Evolutionary DNA algorithms have been proposed to overcome parallelism limitations by dividing the selection of the final answer from a single huge pool into recursive selections from various small pools [12, 13]. For example, in Systematic Evolution of Ligands by EXponential Enrichment (SELEX), a destructive process is performed to remove intermediate results that do not fit the constraints of a problem. These iterative selections allow evolution of computing results to approach the solution, which is different from the Adleman-style computing with a single selection at the final step [73,74,75,76]. The evolutionary strategy also provides possibilities to achieve molecular model training in machine learning.
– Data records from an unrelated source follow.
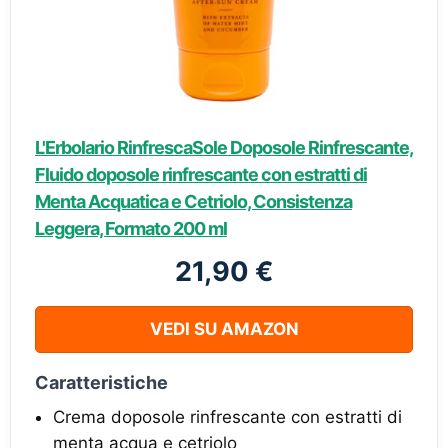
L'Erbolario RinfrescaSole Doposole Rinfrescante,
Fluido doposole rinfrescante con estratti di
Menta Acquatica e Cetriolo, Consistenza
Leggera, Formato 200 ml
21,90 €
VEDI SU AMAZON
Caratteristiche
Crema doposole rinfrescante con estratti di
menta acqua e cetriolo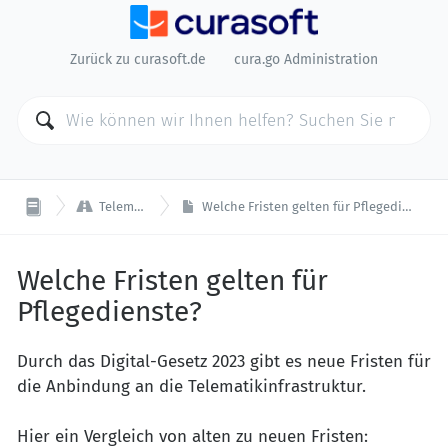
Zurück zu curasoft.de
cura.go Administration

Telematik
Welche Fristen gelten für Pflegedienste?
Welche Fristen gelten für
Pflegedienste?
Durch das Digital-Gesetz 2023 gibt es neue Fristen für
die Anbindung an die Telematikinfrastruktur.
Hier ein Vergleich von alten zu neuen Fristen: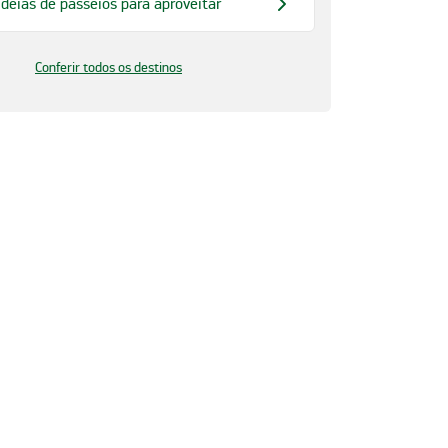
ideias de passeios para aproveitar
Conferir todos os destinos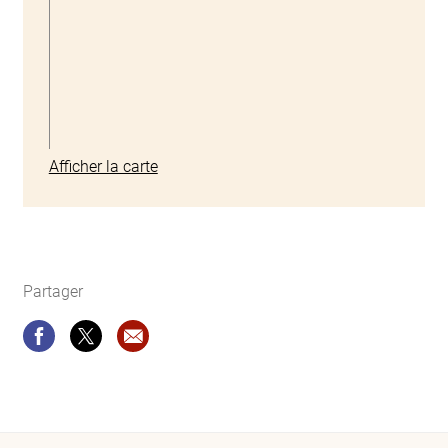
Afficher la carte
Partager
Partager
Partager
Recommandation site web: Encouragement de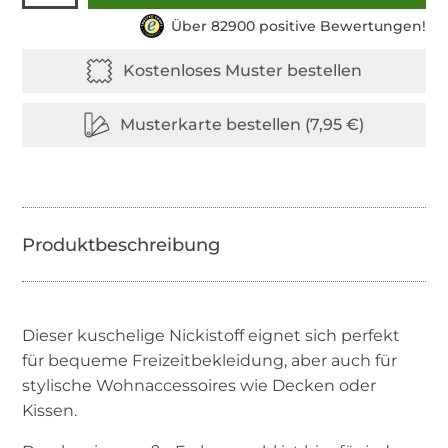
Über 82900 positive Bewertungen!
Dieser kuschelige Nickistoff eignet sich perfekt
für bequeme Freizeitbekleidung, aber auch für
stylische Wohnaccessoires wie Decken oder
Kissen.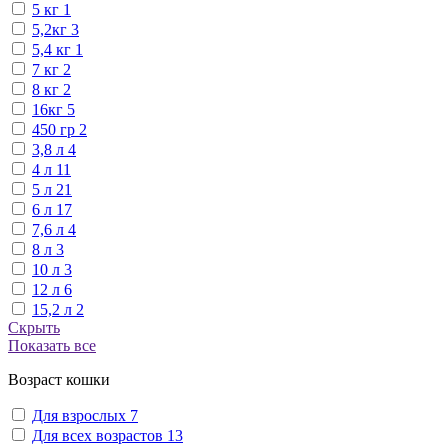
5 кг
1
5,2кг
3
5,4 кг
1
7 кг
2
8 кг
2
16кг
5
450 гр
2
3,8 л
4
4 л
11
5 л
21
6 л
17
7,6 л
4
8 л
3
10 л
3
12 л
6
15,2 л
2
Скрыть
Показать все
Возраст кошки
Для взрослых
7
Для всех возрастов
13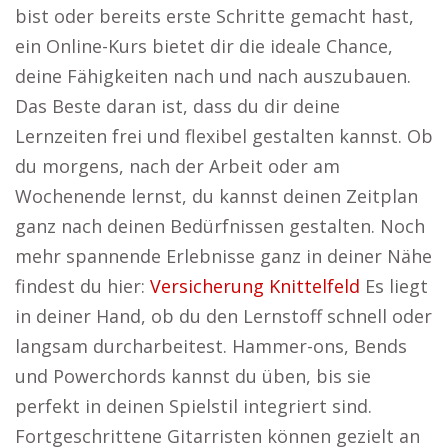
bist oder bereits erste Schritte gemacht hast,
ein Online-Kurs bietet dir die ideale Chance,
deine Fähigkeiten nach und nach auszubauen.
Das Beste daran ist, dass du dir deine
Lernzeiten frei und flexibel gestalten kannst. Ob
du morgens, nach der Arbeit oder am
Wochenende lernst, du kannst deinen Zeitplan
ganz nach deinen Bedürfnissen gestalten. Noch
mehr spannende Erlebnisse ganz in deiner Nähe
findest du hier:
Versicherung Knittelfeld
Es liegt
in deiner Hand, ob du den Lernstoff schnell oder
langsam durcharbeitest. Hammer-ons, Bends
und Powerchords kannst du üben, bis sie
perfekt in deinen Spielstil integriert sind.
Fortgeschrittene Gitarristen können gezielt an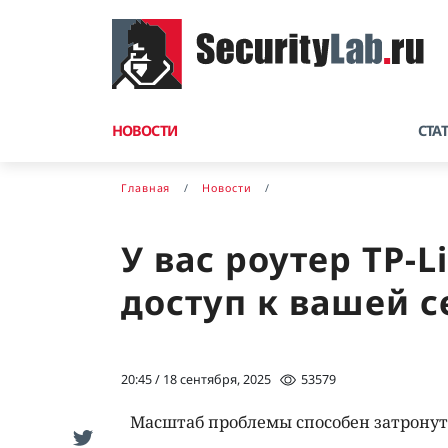
НОВОСТИ
СТА
Главная
Новости
У вас роутер TP-
доступ к вашей с
20:45 / 18 сентября, 2025
53579
Масштаб проблемы способен затронуть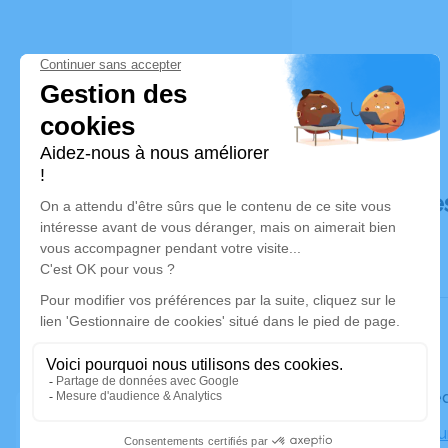
Déroulé de
Le mercre
Crématorium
Rondelez’s team has developed a series of evolutionary DNA reaction networks using a toolbox of DNA processing enzymes, i.e., polymerase, nickase, and exonuclease [19, 47, 77,78,79]. With a rich library of DNA processing enzymes to generate, transfer, and degrade DNA signals, it is promising to experimentally implement more complicated evolutions with DNA-based reaction networks to mimic biological systems in vitro.

4 Summary

DNA computing has evolved, slowly but steadily during the last 30 years. Despite the remarkable progress, challenges remain in many facets, such as function diversity, feasible circuit size, and computing efficiency. In particular, DNA computing relies on molecular diffusion and recognition of DNA molecules, which is fundamentally different with conventional and other type of computing systems that use a universal signal (e.g., electron or photon). We envision that next-generation DNA computing with molecular intelligence may evolve with inspiration from both natural living systems and electronic computers.